New York University officials will move to discipline student demonstrators who remain in a pro-Palestinian encampment on campus, the university announced in a statement on Monday.
The encampment was erected on Friday, as similar sites spread on college campuses across the country, following Columbia University’s lead. Students removed their tents on Friday as N.Y.U. demanded but continued to stay overnight at the encampment.
On Sunday night, college officials presented the protesters with two options: end the overnight stays “without consequences” or stay and possibly face “conduct charges,” according to the statement.
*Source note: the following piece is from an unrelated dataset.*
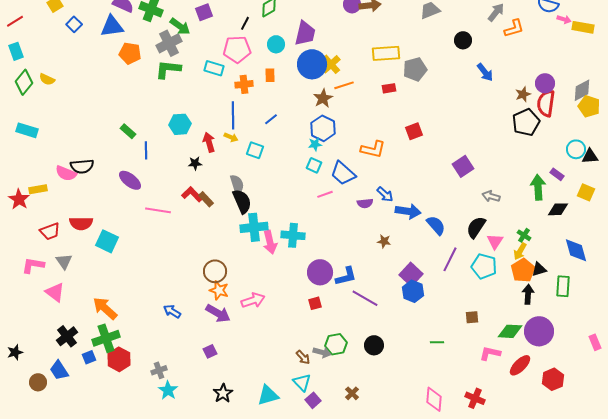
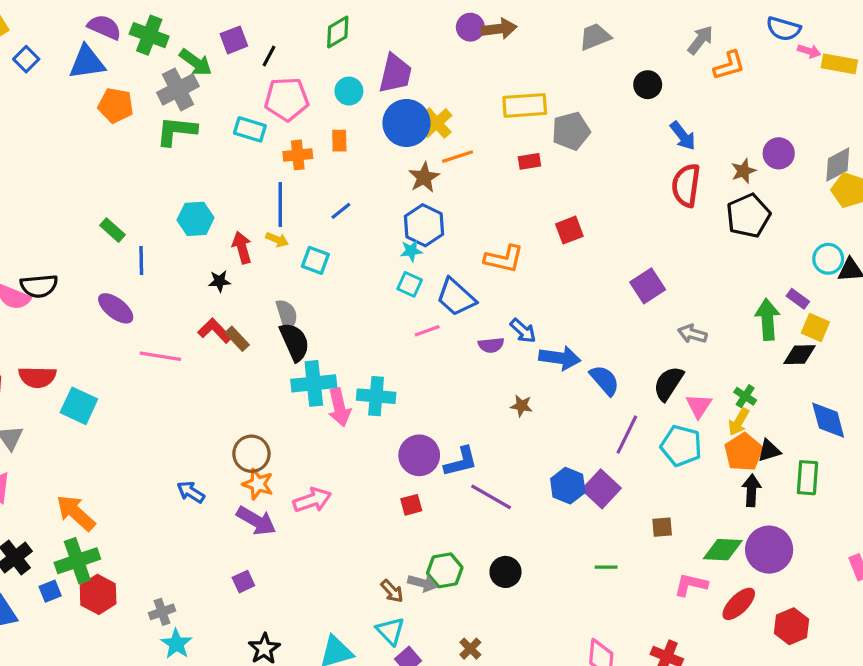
black line: (245, 23) -> (269, 56), moved
red semicircle: (546, 103) -> (686, 185), moved
yellow square: (586, 192) -> (815, 328), moved
purple square: (411, 274) -> (601, 489), moved
blue arrow: (172, 311) -> (191, 492), moved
School leaders extended the deadline to respond to noon on Monday.
By Monday afternoon, students had not responded and had remained at the site, John Beckman, a university spokesman, said in the statement. “Accordingly and regrettably, N.Y.U. is moving forward with disciplinary processes,” he said.
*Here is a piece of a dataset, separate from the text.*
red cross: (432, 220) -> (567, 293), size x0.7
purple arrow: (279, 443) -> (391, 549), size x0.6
College officials did not immediately respond to a request for more details about what the “disciplinary processes” would entail.
Dylan Hernandez, a student who is a spokesman for the N.Y.U. Palestine Solidarity Coalition, said Monday that the university was not “arguing on a good-faith basis, even though it purports to do so.”
He said officials were saying they were negotiating with demonstrators while also “threatening” them with sweeps, sending in the police and disciplinary action.
“The position of the students is that they will not move until N.Y.U. shows good faith,” Mr. Hernandez added. “It would be an honor for us to be the targets of disciplinary measures for standing in solidarity with Palestine.”
He said the students had responded to the university’s two options through action: “We responded by staying.”
On Monday afternoon, the mood was calm as students milled about the encampment, which was nestled behind the John A. Paulson Center, a central academic building on N.Y.U.’s Greenwich Village campus in Manhattan. Nearby, a couple of dozen protesters were seated in a circle behind police barricades decorated with pro-Palestinian banners.
Student chants were directed at the president of N.Y.U., Linda Mills: “Linda Mills, we know you. You arrest students too,” the protesters chanted. Outside the barricaded area, about 40 demonstrators and passers-by looked on, chanting, chatting and snacking on pizza. Several campus security guards stood by watching.
The protesters stayed even as it rained, with some in the encampment pulling out ponchos and umbrellas. Others moved underneath a nearby awning and watched as some demonstrators held hands and danced to Arabic music in the rain.
Around 600 “parents, guardians, and loved ones” signed a letter criticizing Dr. Mills for calling in the Police Department to help remove people who were protesting in front of N.Y.U.’s business school last week. Dozens of demonstrators were arrested.
In the letter, published on Monday in Washington Square News, the school’s independent student newspaper, the signers called on Dr. Mills to resign, saying, “If you are incapable of protecting our kids’ First Amendment rights and distinguishing between legitimate protest and criminal activity, you should step down.”